While hundreds of thousands have mobilized for rallies and other events sparked by the current debate, the conflict over worker rights is nothing new, Liebman said.

"The NLRB is no stranger to controversy," she said. "The law is the product of fierce battles, some of them quite bloody."

In 1935, when Congress passed the National Labor Relations Act and created the NLRB, most workers had no right to form a union. During the worst economic depression in U.S. history, millions marched in the streets, occupied factories and some died in the struggle to win collective bargaining rights.

"It's worth remembering why Congress did what it did at that time," Liebman said. "The act was seen as a means of restoring the country to economic prosperity by restoring the purchasing power of wage-earners.

"The law really worked for the first few decades. Millions of people achieved a middle-class way of life through collective bargaining in major industries."

Workers' ability to achieve gains began to unravel, however, first through congressional action and later through economic change. In 1947, a GOP-run Congress passed the Taft-Hartley Act, over labor's opposition and Democratic President Harry S. Truman's veto, weakening labor protections contained in the NLRA.

And in recent decades, the growth of a global economy, overseas competition, new technology and deregulation have created new pressures on both management and labor, leading to major drops in union membership and ramping up employer opposition to unions.

Today, many types of workers, such as "independent contractors," now fall outside the protections offered under federal labor law.  "It's fair to say the law did not keep up with all these changes," Liebman said.

Despite efforts "to reinvigorate the law" in the 1970s and more recently through the Employee Free Choice Act, it has not been amended since Taft-Hartley.
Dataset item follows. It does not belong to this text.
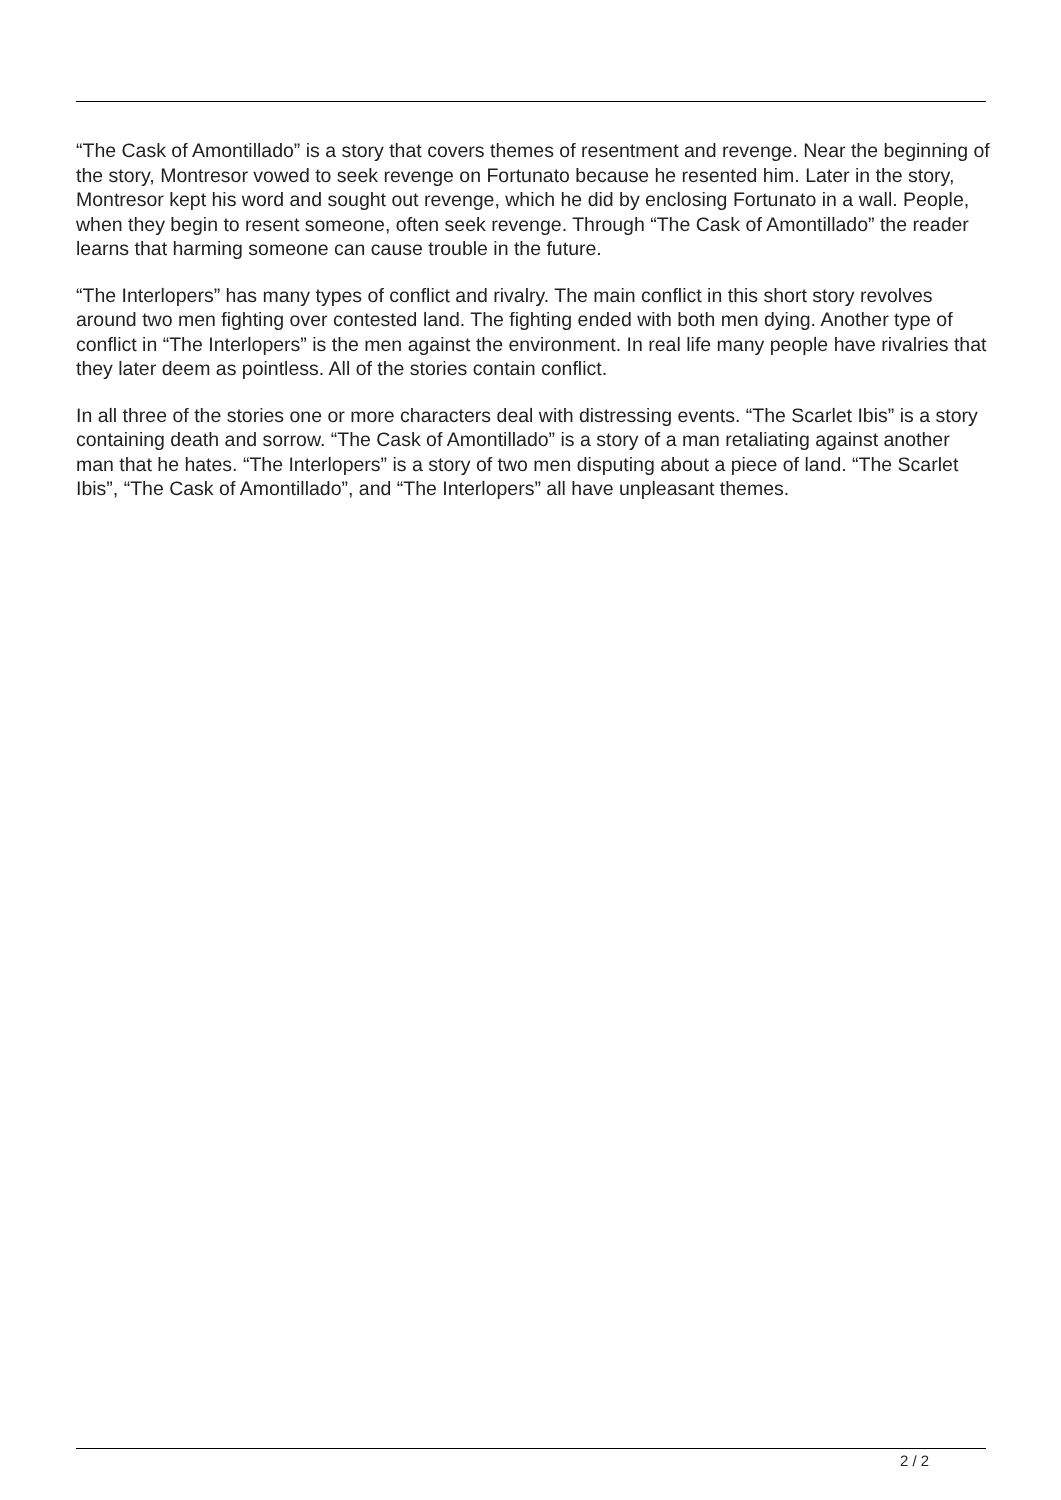“The Cask of Amontillado” is a story that covers themes of resentment and revenge. Near the beginning of the story, Montresor vowed to seek revenge on Fortunato because he resented him. Later in the story, Montresor kept his word and sought out revenge, which he did by enclosing Fortunato in a wall. People, when they begin to resent someone, often seek revenge. Through “The Cask of Amontillado” the reader learns that harming someone can cause trouble in the future.
“The Interlopers” has many types of conflict and rivalry. The main conflict in this short story revolves around two men fighting over contested land. The fighting ended with both men dying. Another type of conflict in “The Interlopers” is the men against the environment. In real life many people have rivalries that they later deem as pointless. All of the stories contain conflict.
In all three of the stories one or more characters deal with distressing events. “The Scarlet Ibis” is a story containing death and sorrow. “The Cask of Amontillado” is a story of a man retaliating against another man that he hates. “The Interlopers” is a story of two men disputing about a piece of land. “The Scarlet Ibis”, “The Cask of Amontillado”, and “The Interlopers” all have unpleasant themes.
2 / 2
Each attempt gets bogged down in partisan and ideological division, according to Liebman.

And at times, the five-member NLRB has been nearly immobilized as appointments were held up in Congress or left unfilled. For 27 months during the GOP Bush administration, Liebman and one other board member issued rulings and tried to carry on normal business, despite three vacancies.

The U.S. Supreme Court later decided they did not have the authority to act and the board - which has four members - has to revisit many of those decisions.

Even though the National Labor Relations Act states it is national policy to encourage the practice of collective bargaining, "I don't think there is really a consensus of what the statute is all about," Liebman said.

"There are still people in the business and legal community who never accepted the legitimacy of this law in the first place."

In recent decades, many NRLB and related court decisions have focused on individual - as opposed to collective - rights, she said.

Despite being told that labor law is "dead, dying, ossified, neutered," Liebman holds out hope. "My answer to it all is, 'I'm not dead yet.'"

She said the board is making modest gains in keeping the law "relevant and dynamic" by issuing a new rule requiring all employers to post worker rights notices in the workplace - something never mandated before - and by making use of tools such as injunctions to prevent the most serious abuses.

"I think that labor law still matters very much in this country," Liebman said. "The rights contained in this statute are enduring values.  They are now recognized around the world...[and are] critical to a fair economy."